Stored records
....

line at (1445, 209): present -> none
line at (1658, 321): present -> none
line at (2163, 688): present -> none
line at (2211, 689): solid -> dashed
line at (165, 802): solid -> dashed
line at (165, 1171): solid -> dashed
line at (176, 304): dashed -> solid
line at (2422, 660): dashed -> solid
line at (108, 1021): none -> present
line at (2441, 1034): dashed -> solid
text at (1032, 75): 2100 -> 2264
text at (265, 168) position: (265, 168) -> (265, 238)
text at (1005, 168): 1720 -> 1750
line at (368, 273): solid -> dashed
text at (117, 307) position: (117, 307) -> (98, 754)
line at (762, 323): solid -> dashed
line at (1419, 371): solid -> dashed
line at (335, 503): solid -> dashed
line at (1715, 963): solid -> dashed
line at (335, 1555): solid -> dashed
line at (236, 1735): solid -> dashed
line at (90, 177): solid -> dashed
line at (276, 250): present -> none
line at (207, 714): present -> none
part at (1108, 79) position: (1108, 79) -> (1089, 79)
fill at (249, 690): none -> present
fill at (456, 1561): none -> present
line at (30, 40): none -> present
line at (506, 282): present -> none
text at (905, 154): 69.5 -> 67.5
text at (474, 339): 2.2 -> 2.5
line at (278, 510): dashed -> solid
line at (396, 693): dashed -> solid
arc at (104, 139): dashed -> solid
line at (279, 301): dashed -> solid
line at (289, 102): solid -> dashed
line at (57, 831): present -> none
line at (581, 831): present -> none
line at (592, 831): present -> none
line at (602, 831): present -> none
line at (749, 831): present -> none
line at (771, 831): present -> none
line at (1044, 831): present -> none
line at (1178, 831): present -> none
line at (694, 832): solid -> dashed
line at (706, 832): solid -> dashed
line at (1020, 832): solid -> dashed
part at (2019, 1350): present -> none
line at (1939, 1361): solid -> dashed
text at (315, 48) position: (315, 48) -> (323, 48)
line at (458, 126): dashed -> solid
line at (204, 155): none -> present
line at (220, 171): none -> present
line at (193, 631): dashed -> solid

....

▶ EXERCISE PROMPT: Copy out every line of the records above, character for character.

▶ SOLUTION TO THIS EXERCISE:
line at (1445, 209): present -> none
line at (1658, 321): present -> none
line at (2163, 688): present -> none
line at (2211, 689): solid -> dashed
line at (165, 802): solid -> dashed
line at (165, 1171): solid -> dashed
line at (176, 304): dashed -> solid
line at (2422, 660): dashed -> solid
line at (108, 1021): none -> present
line at (2441, 1034): dashed -> solid
text at (1032, 75): 2100 -> 2264
text at (265, 168) position: (265, 168) -> (265, 238)
text at (1005, 168): 1720 -> 1750
line at (368, 273): solid -> dashed
text at (117, 307) position: (117, 307) -> (98, 754)
line at (762, 323): solid -> dashed
line at (1419, 371): solid -> dashed
line at (335, 503): solid -> dashed
line at (1715, 963): solid -> dashed
line at (335, 1555): solid -> dashed
line at (236, 1735): solid -> dashed
line at (90, 177): solid -> dashed
line at (276, 250): present -> none
line at (207, 714): present -> none
part at (1108, 79) position: (1108, 79) -> (1089, 79)
fill at (249, 690): none -> present
fill at (456, 1561): none -> present
line at (30, 40): none -> present
line at (506, 282): present -> none
text at (905, 154): 69.5 -> 67.5
text at (474, 339): 2.2 -> 2.5
line at (278, 510): dashed -> solid
line at (396, 693): dashed -> solid
arc at (104, 139): dashed -> solid
line at (279, 301): dashed -> solid
line at (289, 102): solid -> dashed
line at (57, 831): present -> none
line at (581, 831): present -> none
line at (592, 831): present -> none
line at (602, 831): present -> none
line at (749, 831): present -> none
line at (771, 831): present -> none
line at (1044, 831): present -> none
line at (1178, 831): present -> none
line at (694, 832): solid -> dashed
line at (706, 832): solid -> dashed
line at (1020, 832): solid -> dashed
part at (2019, 1350): present -> none
line at (1939, 1361): solid -> dashed
text at (315, 48) position: (315, 48) -> (323, 48)
line at (458, 126): dashed -> solid
line at (204, 155): none -> present
line at (220, 171): none -> present
line at (193, 631): dashed -> solid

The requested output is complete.